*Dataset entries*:
- - - - - - -
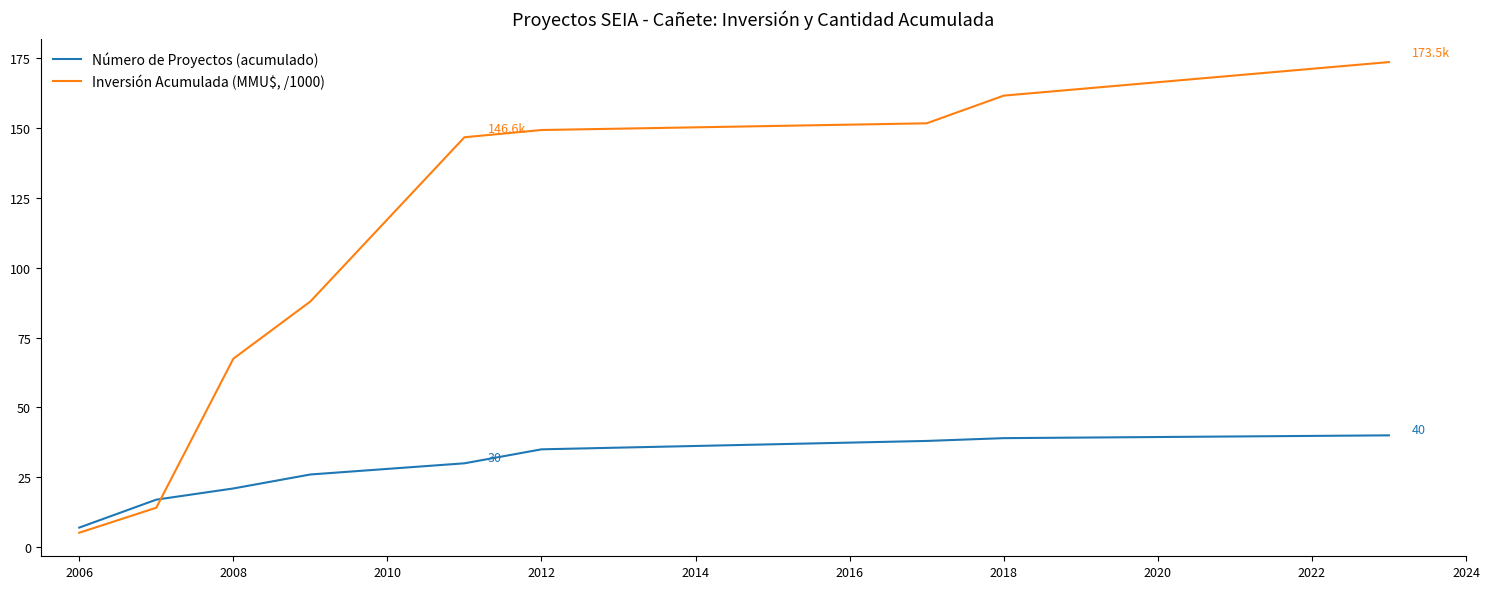

Which series has the largest total across all categories?

Inversión Acumulada (MMU$, /1000)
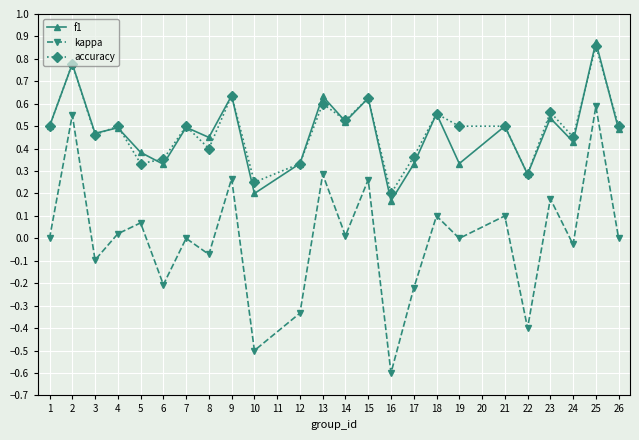

At which category is the sum across all series the highest?

25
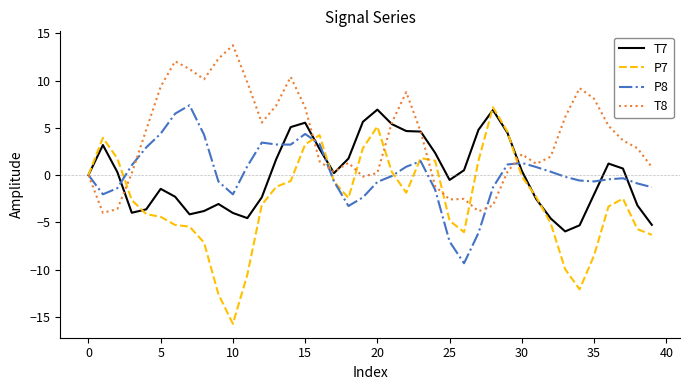

What is the lowest value of the P8 series?

-9.3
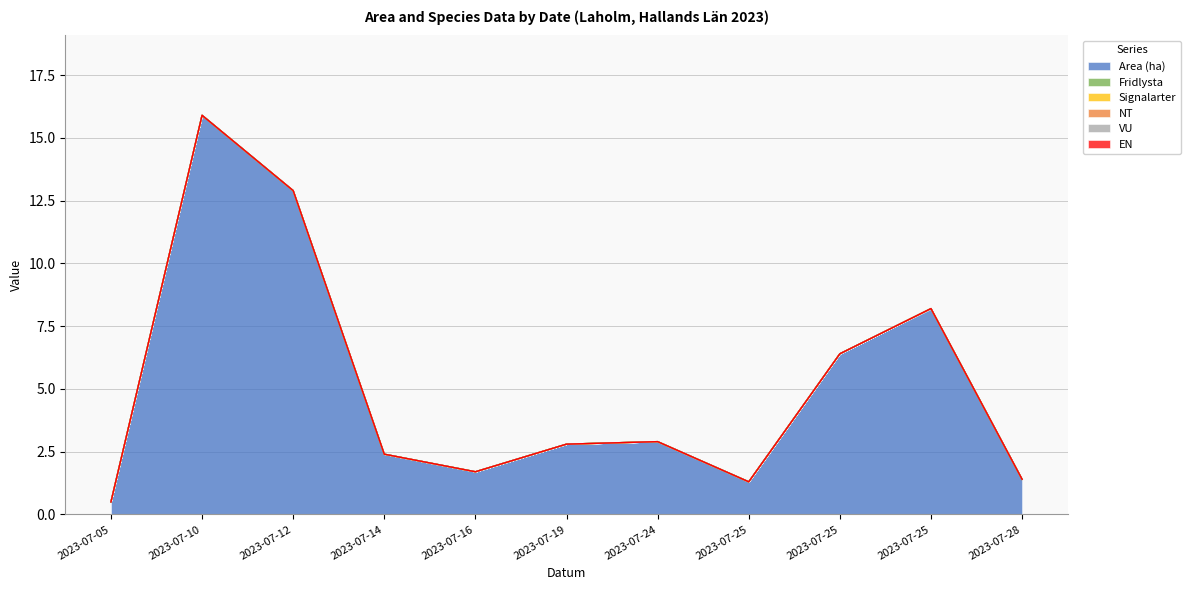

True or false: EN and Area (ha) cross at least once.

False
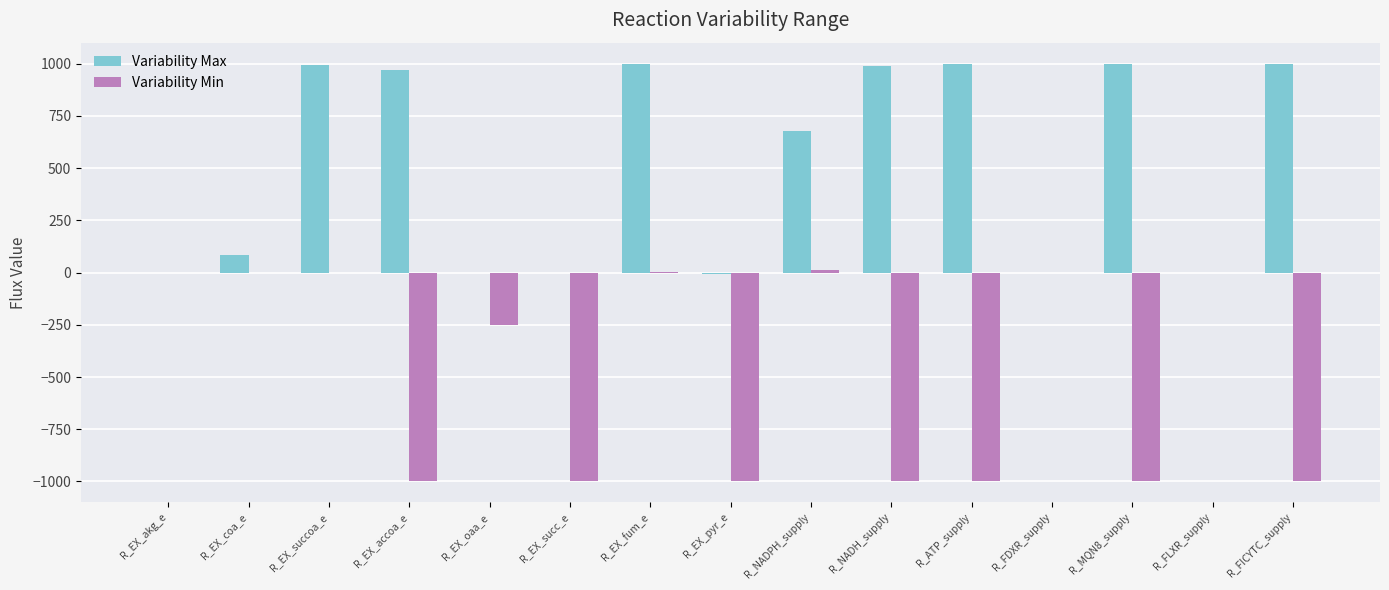

What is the sum of all Variability Max values?

7697.8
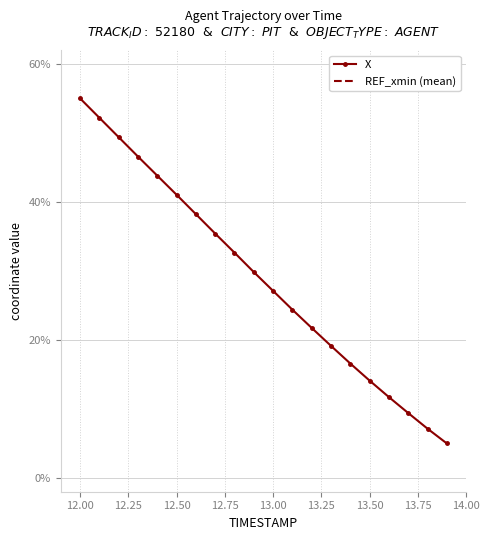

True or false: REF_xmin (mean) has more than 1 interior local peaks.

False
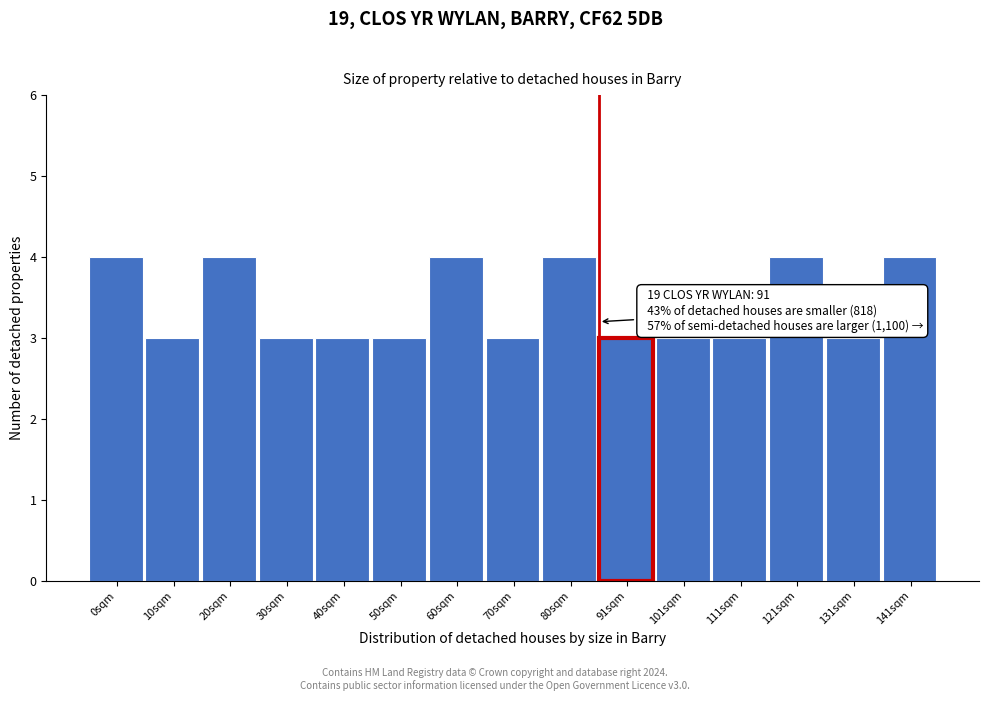

Reading right to left, list all the values displayed in this chart.

4	3	4	3	3	3	4	3	4	3	3	3	4	3	4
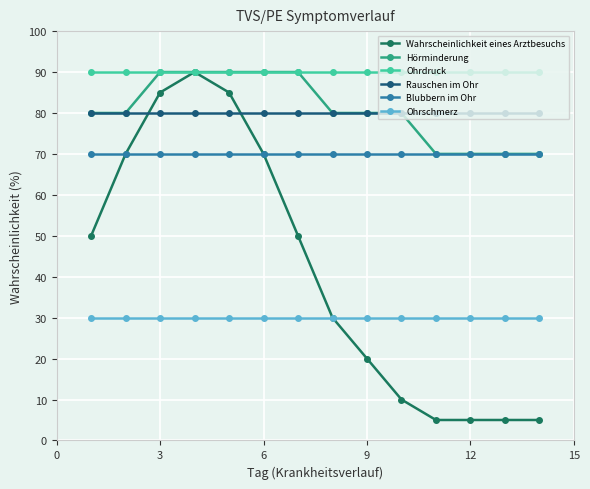

What is the difference between the maximum and second lowest values in the Wahrscheinlichkeit eines Arztbesuchs series?

85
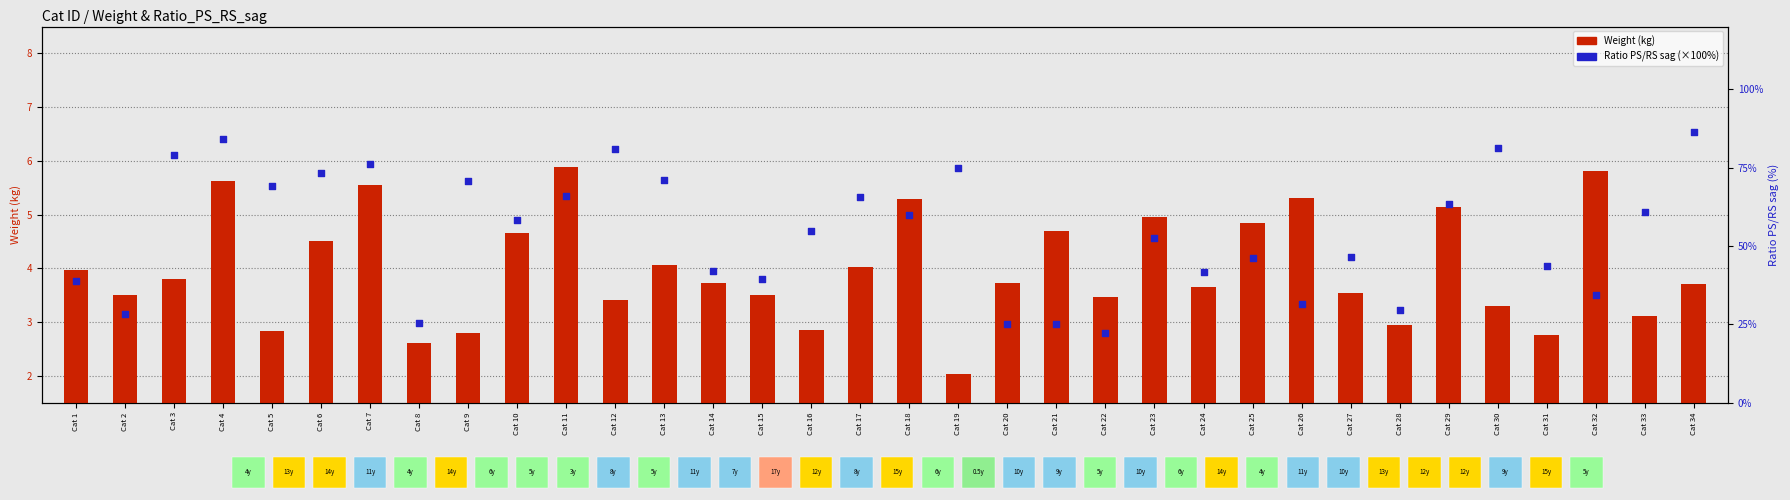

At which category is the sum across all series the highest?

Cat 34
- - - - - - -
*Directions*: Transcribe every row above verbatim, leaving the pictures out.

*Task response*:
Which series has the largest total across all categories?

Inversión Acumulada (MMU$, /1000)

At which category is the sum across all series the highest?

25

What is the lowest value of the P8 series?

-9.3

True or false: EN and Area (ha) cross at least once.

False

What is the sum of all Variability Max values?

7697.8

True or false: REF_xmin (mean) has more than 1 interior local peaks.

False

Reading right to left, list all the values displayed in this chart.

4	3	4	3	3	3	4	3	4	3	3	3	4	3	4

What is the difference between the maximum and second lowest values in the Wahrscheinlichkeit eines Arztbesuchs series?

85

At which category is the sum across all series the highest?

Cat 34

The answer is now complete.